Task — In the hospital anecdote below, how long had Steve been on duty when he answered the call button?
[Opening Passage for review section]
There had been a hissing sound in my room since being admitted but feeling like the brown stuff leaking out of the vent above the window looked, I couldn’t generate enough interest to investigate. However, some hours later my temperature had plummeted to a pathetic 103c and the hissing remained. So with bravery and dramatic gusto, I reached for the call button. For the patient, this little button is a huge reassurance; it is a lifeline to the healthcare professional who I know that once alerted, will come quickened with haste to my side, should I be having a Stroke or more urgently, need a little packet of 2 digestive biscuits; 20 minutes later, the nurse came in.
‘YES? What is it?’. This does not convey the unprecedented levels of annoyance in his voice.
‘Err, there’s a hissing noise coming from that valve’. With a monumental look of disinterested irritation, he stared at the valve before wiggling it, much in the way a plumber might do so prior to announcing ‘it’s going to cost 4 grand’.
‘It’s only oxygen’ he said angrily.
‘Oh that’s a relief’ I said, adding “I could do with some more of that” which is the sort of pathetic attempt at a joke you make in the hope your attacker will pity you and not throw something heavy: in this case, it would have been a small box of latex examination gloves – not fatal but those cardboard corners can jab.
‘I’ll call maintenance’.
‘Oh I assumed you were Head of Maintenance, the expert way you jiggled it’. Nothing. Flat-line. Not even a forced grimace. Just a tiny fraction of a muscle twitch, like a little distant flare to the white rage of explosive hate erupting inside.
‘No. I’m Steve. I’ve been on duty for 11 and a bit hours of my 12 hour shift. I’ve been pooed on, puked on, shouted at, laughed at, pushed one way, pulled another, I’ve spilt urine on my shoes, banged my knee on a wheelchair, dropped my lanyard into a bedpan, stuck a needle in my thumb and I forgot to call my Gran; it’s her birthday’.
‘Oh, how old is she?’ I asked, rubbing my transplant scar, trying to look small and defenceless. Shaking his head a little in disgust, he turned to leave. I said ‘Look, forget about the gas, I’m sure it’s OK. I’ll just smoke in the other corner’. Suddenly, Steve was back in the room, frowning dramatically and pointing a shaky finger at me.
‘Don’t even joke about that. Seriously, it’s not funny, entirely not funny’. I looked at him with alarm and he continued, almost in the style of an educational video ‘You see, Oxygen is flammable. Highly inflammable. One little spark and…’ he put his hands together and making a little explosion sound, threw them open. Pausing for dramatic effect, he then whispered ‘Kabloomy’ adding ‘AND it’s bad for you’ as if being at the centre of a raging gas fuelled fire wouldn’t in itself be bad for you. I nodded and asked ‘Kabloomy?’.
‘Yes. It’s bigger than Kaboom. Much bigger’. He looked at me for a moment and then started shaking his head again in disbelief at something. He then bellowed ‘DON’T DO IT! Smoking really is bad for you, you shouldn’t do it in here, over there or anywhere! Ever! Idiots smoke!’.
‘Actually, I don’t smoke, I was just joking”.
‘There’s nothing funny about smoking’ he said with dramatic gravitas. I nodded but then thinking I should actually be shaking my head, I did that instead. I did not want to do or say anything else that might enrage angry Steve. Still shaking his head, he left.
A fascinatingly dull few hours later, I pulled myself out of bed to shuffle along the ward in the hope of seeing some patients who looked worse off than me. Reassuringly, there were two. On my way back to the room, I looked out of the window and saw Steve, sitting outside on a grubby plastic chair, drawing deeply on a cigarette.
[Closing Passage for review section]
[Opening Available data section]
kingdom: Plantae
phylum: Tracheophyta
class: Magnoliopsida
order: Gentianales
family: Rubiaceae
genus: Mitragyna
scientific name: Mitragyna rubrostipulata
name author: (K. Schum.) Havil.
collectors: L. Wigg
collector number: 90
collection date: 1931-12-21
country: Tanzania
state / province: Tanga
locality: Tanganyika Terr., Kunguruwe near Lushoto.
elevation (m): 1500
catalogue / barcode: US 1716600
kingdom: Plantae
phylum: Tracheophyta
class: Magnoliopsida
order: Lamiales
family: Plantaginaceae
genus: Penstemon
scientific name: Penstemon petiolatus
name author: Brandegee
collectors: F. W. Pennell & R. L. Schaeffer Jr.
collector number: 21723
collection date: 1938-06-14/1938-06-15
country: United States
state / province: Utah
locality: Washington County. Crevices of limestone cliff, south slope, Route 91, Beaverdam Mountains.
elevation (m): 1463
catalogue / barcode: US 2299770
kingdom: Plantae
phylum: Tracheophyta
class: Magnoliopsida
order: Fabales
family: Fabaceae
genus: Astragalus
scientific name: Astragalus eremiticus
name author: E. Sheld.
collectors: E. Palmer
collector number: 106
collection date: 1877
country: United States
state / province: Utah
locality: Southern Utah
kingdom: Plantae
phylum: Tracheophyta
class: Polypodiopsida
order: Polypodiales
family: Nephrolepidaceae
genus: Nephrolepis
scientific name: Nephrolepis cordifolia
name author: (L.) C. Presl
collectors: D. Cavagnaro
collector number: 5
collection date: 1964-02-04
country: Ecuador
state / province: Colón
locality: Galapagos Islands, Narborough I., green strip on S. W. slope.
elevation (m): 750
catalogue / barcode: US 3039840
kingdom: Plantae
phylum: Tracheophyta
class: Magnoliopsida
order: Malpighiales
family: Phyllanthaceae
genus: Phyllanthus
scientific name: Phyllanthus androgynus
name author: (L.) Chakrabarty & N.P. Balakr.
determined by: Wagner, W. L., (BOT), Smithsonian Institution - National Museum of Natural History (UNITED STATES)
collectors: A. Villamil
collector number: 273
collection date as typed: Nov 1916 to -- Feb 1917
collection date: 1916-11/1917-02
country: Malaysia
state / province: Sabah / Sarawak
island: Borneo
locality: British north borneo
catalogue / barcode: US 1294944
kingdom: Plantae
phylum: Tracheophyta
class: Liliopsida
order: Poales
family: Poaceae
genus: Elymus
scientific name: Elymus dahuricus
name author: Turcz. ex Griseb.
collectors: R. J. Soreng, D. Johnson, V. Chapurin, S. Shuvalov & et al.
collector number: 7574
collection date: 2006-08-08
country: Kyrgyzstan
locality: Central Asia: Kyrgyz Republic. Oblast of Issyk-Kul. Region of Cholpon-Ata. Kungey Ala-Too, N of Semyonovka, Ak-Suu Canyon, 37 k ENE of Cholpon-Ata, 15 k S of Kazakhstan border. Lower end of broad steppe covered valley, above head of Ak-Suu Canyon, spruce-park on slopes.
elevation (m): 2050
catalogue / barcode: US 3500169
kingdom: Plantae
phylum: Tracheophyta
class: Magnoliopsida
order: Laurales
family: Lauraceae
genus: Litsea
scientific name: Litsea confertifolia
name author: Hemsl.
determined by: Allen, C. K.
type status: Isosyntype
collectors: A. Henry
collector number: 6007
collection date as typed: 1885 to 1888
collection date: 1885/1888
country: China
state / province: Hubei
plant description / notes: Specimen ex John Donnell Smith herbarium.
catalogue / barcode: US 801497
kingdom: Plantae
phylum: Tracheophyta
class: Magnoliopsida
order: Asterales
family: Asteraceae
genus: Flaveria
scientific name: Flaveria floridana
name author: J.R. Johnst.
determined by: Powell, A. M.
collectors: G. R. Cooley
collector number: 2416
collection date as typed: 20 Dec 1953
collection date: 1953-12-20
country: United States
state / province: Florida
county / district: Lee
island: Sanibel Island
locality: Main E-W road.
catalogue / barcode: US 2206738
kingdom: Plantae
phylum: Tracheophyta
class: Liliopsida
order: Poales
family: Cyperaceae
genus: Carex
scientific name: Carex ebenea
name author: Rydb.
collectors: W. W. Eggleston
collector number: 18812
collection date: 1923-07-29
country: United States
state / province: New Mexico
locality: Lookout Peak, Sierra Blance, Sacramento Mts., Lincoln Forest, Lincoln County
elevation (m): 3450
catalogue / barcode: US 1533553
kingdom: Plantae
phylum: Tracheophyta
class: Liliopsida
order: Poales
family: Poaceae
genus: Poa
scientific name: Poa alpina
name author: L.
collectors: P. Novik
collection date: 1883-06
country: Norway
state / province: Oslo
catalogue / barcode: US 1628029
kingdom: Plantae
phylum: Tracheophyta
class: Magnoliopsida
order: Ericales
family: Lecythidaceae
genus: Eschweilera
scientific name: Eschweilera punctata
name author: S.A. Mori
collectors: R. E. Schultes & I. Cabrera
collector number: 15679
[Closing Available data section]
Output — He had been on duty for 11 and a bit hours of his 12-hour shift.